##### Source

# How to use weed burner to start charcoal



## howufiga (Sep 17, 2008)

OK, I had a 15% off coupon for Harbor Freight and a weed burner with electric start was on sale for $26. So I got the weed burner for like $22! 
	

	
	
		
		



		
			






 This is it here.

http://www.harborfreight.com/cpi/cta...emnumber=91037

So I used it last night for the first time to start some charcoal. Some of it was leftover and some of it new. It seemed like it was blowing so hard that it wasn't really catching fire. I then found a post somewhere saying not to use full power with it because it won't start that way. Not enough oxygen or something like that. So anyways, what's the proper way to use a weed burner to start some charcoal?

One more thing, it basically liquified the grease and grime on the side of the grill. Kinda gave off an odd stench. I was worried my food would taste funny, but it didn't.


----------



## bishop916 (Sep 17, 2008)

I just use a chimney with some paper towels dipped in cooking oil. 
To each his own I s'pose, PYRO! 

lol j/k. 
good luck with that. 

:)


----------



## j0k3r-x (Sep 17, 2008)

I use the weed dragon and it works great! Be careful though or you will become the Human Torch! Not quite the super hero you wanna emulate!
Have no fear, Super Q is here! Anyway check out the link below...

Charcoal Grilling-from start to cook in 60 seconds!


----------



## supervman (Sep 17, 2008)

Zactly what I was thinkin. 
A million years ago in Boy Scouts I was the Fire Guy!
I got to hike through the woods in search of wood and tend to the fires and get to help with the cookin. 

I LOVE my chimney for my Weber Kettle. Works great! 

We're all pyros at heart :)


----------



## 1894 (Sep 17, 2008)

That weed burner is very similar to the roofing torches I've burned a lot of propane through. Looks like at the front of the handle is a knob that will adjust the " idle " for lack of a better term. Try just turning the idle up and not squeezing the trigger .


----------



## howufiga (Sep 17, 2008)

Well, I was a little nervous/scared when I first tried it.  I have 3 chimneys that i use, but sometimes I don't want to wait for them to start.  It seems like it takes forever.  I know it's not forever, but still sometimes when your hungry you want it to be ready like now!  that's why I bought the flame thrower!!  lol...


----------



## packplantpath (Sep 17, 2008)

I stick my chimney over the gas grill side burner to light it.  Works perfect, and coals are ready within 10 minutes or so.  Never used the weed burner, but it can't me much different.


----------



## howufiga (Sep 17, 2008)

I never thought of that!  That's a great idea!  I never even use my side burner.  I thought that charcoal ash would eventually clog up a gas burner if you burnt charcoal over it?  How long have you been doing that?

##########
##### Records provided

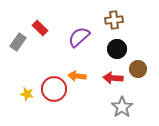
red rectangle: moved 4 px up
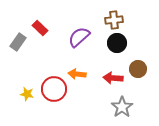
black circle: moved 6 px up
orange arrow: moved 2 px up
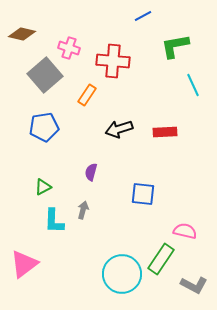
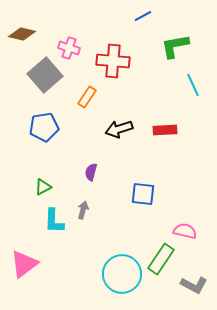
orange rectangle: moved 2 px down
red rectangle: moved 2 px up
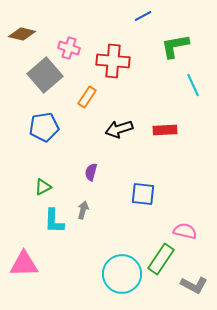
pink triangle: rotated 36 degrees clockwise
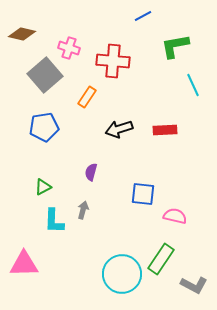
pink semicircle: moved 10 px left, 15 px up
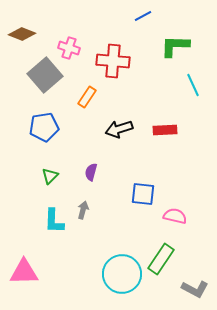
brown diamond: rotated 8 degrees clockwise
green L-shape: rotated 12 degrees clockwise
green triangle: moved 7 px right, 11 px up; rotated 18 degrees counterclockwise
pink triangle: moved 8 px down
gray L-shape: moved 1 px right, 4 px down
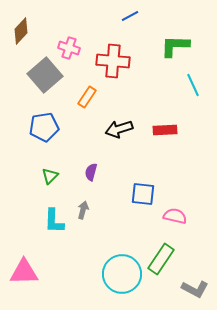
blue line: moved 13 px left
brown diamond: moved 1 px left, 3 px up; rotated 68 degrees counterclockwise
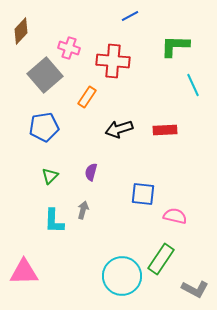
cyan circle: moved 2 px down
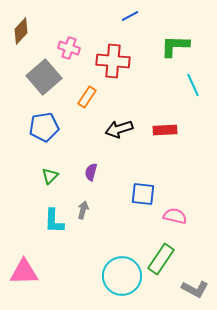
gray square: moved 1 px left, 2 px down
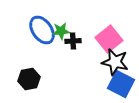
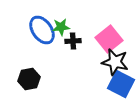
green star: moved 4 px up
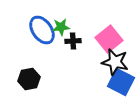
blue square: moved 2 px up
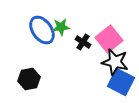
black cross: moved 10 px right, 1 px down; rotated 35 degrees clockwise
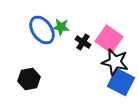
green star: rotated 12 degrees clockwise
pink square: rotated 16 degrees counterclockwise
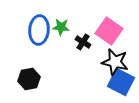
blue ellipse: moved 3 px left; rotated 40 degrees clockwise
pink square: moved 8 px up
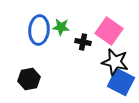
black cross: rotated 21 degrees counterclockwise
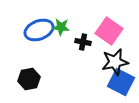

##########

● **Parts of the exercise**:
a – In the weed burner thread, what does packplantpath set the chimney over to light it?
b – Extract the passage of the weed burner thread from "I use the weed" to "the link below...", copying it word for word.
The records have no connection to the weed burner thread.

● **Solved tasks**:
a – The gas grill's side burner.

b –
I use the weed dragon and it works great! Be careful though or you will become the Human Torch! Not quite the super hero you wanna emulate!
Have no fear, Super Q is here! Anyway check out the link below...